• **Your task**: Look through the lines below; wherever the word "down" appears, copy that line.

• **Data shown**:
☆ ☆ ☆ ☆ ☆ ☆ ☆

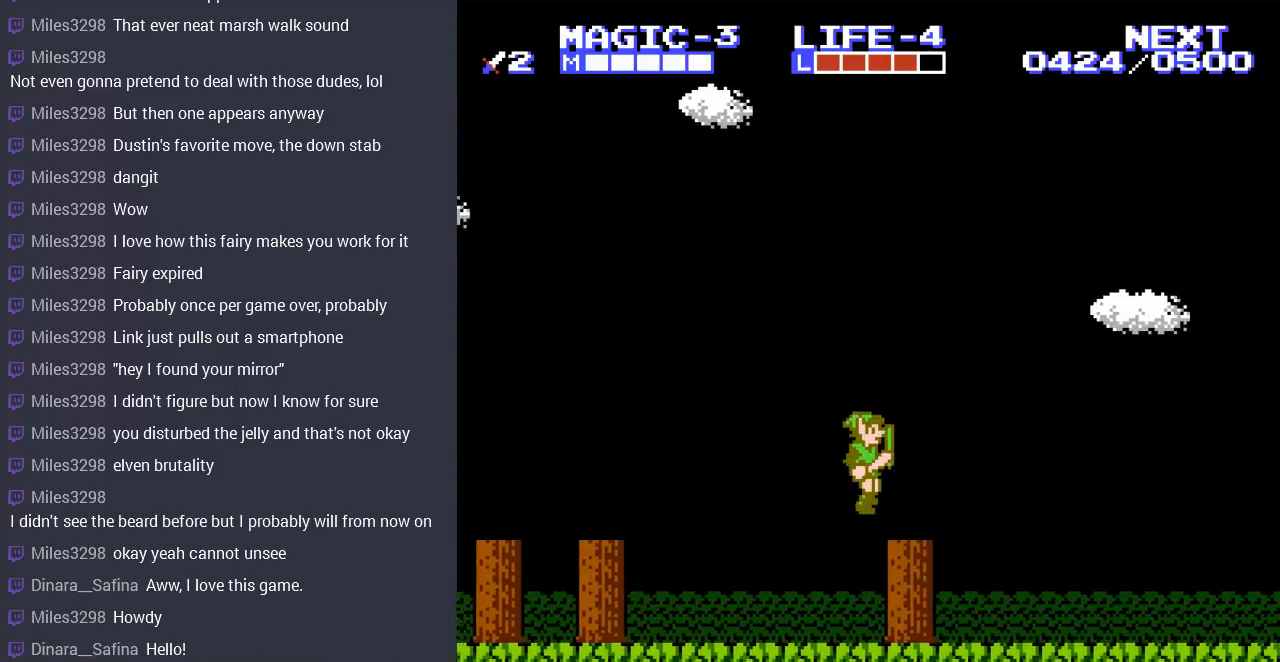
{"buttons": ["DPAD_RIGHT"], "events": [[267, "A", "down"], [433, "A", "up"]]}
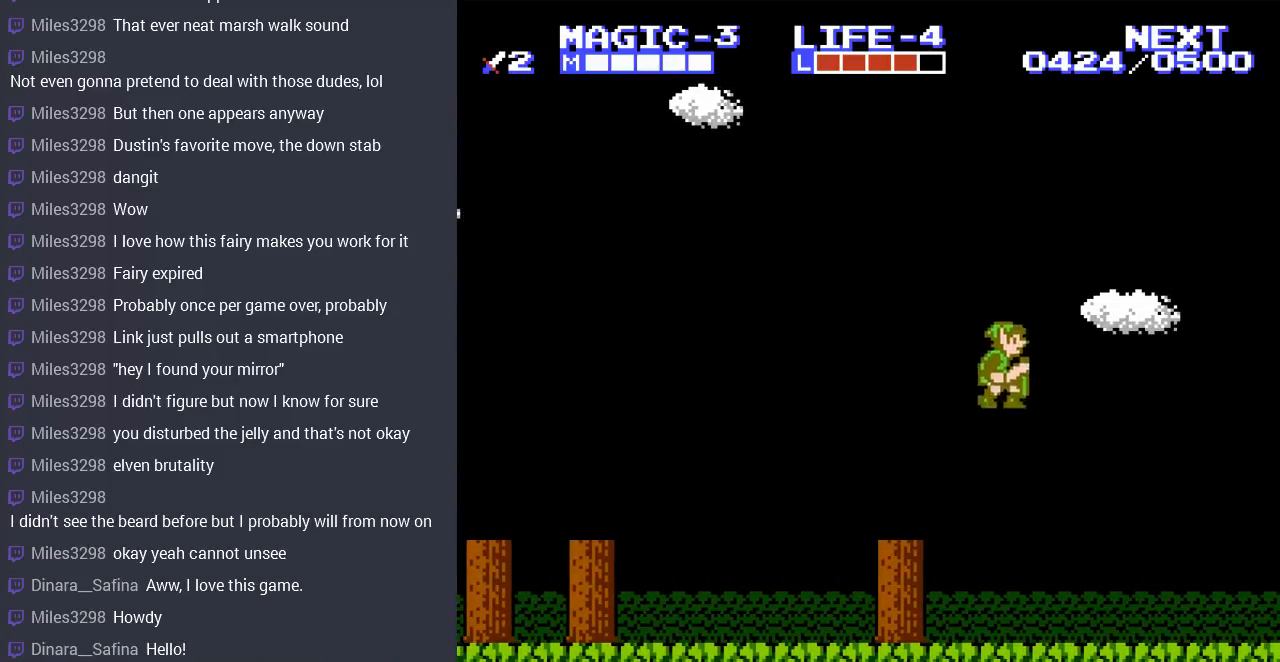
{"buttons": ["DPAD_RIGHT"], "events": []}
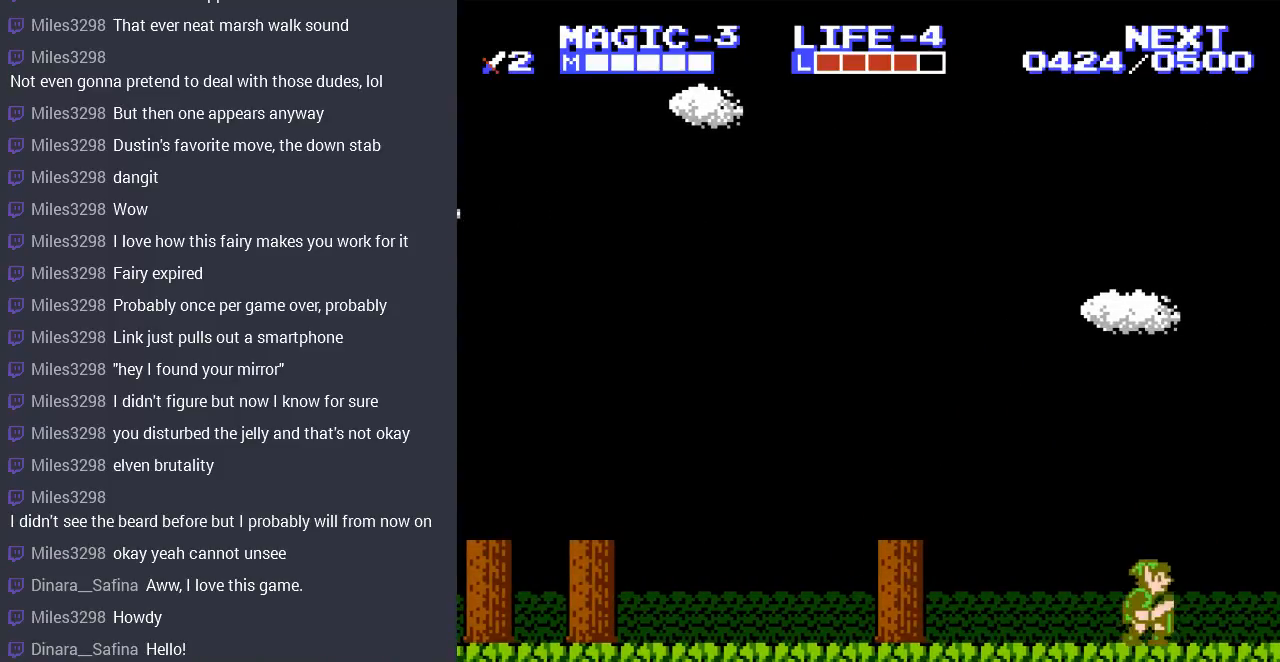
{"buttons": [], "events": [[200, "A", "down"], [233, "DPAD_RIGHT", "up"], [333, "A", "up"], [333, "DPAD_LEFT", "down"], [433, "DPAD_LEFT", "up"]]}
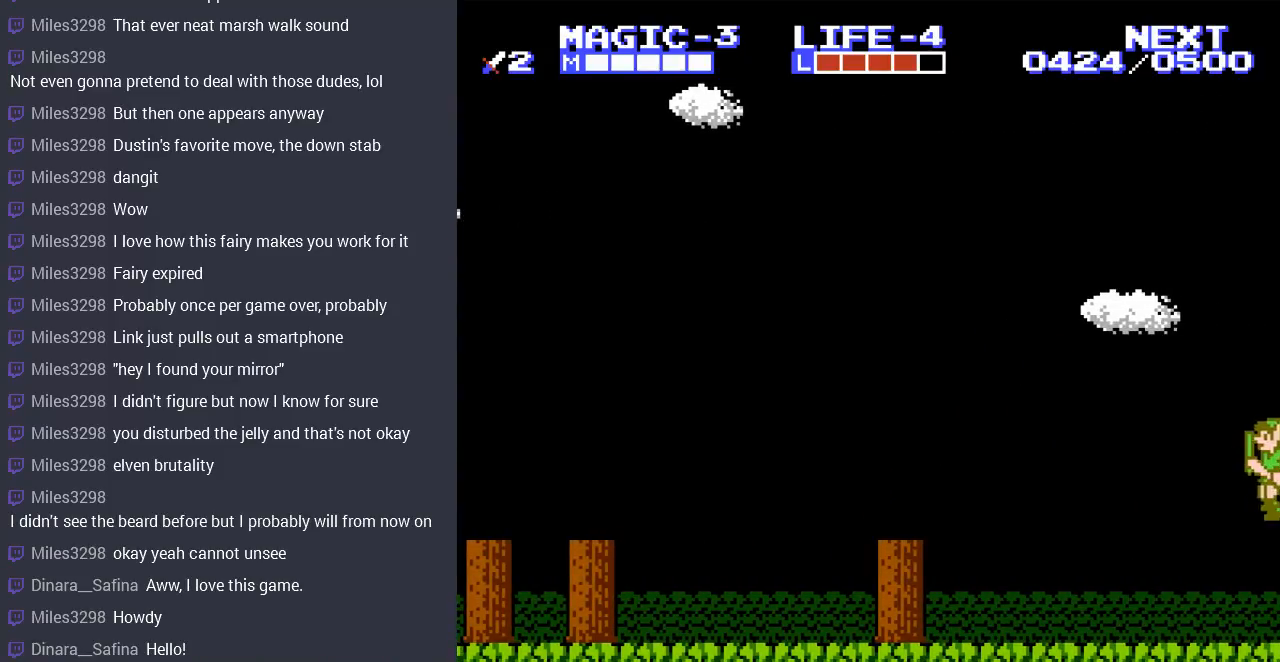
{"buttons": [], "events": []}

☆ ☆ ☆ ☆ ☆ ☆ ☆

• **Output of the exercise**:
{"buttons": ["DPAD_RIGHT"], "events": [[267, "A", "down"], [433, "A", "up"]]}
{"buttons": [], "events": [[200, "A", "down"], [233, "DPAD_RIGHT", "up"], [333, "A", "up"], [333, "DPAD_LEFT", "down"], [433, "DPAD_LEFT", "up"]]}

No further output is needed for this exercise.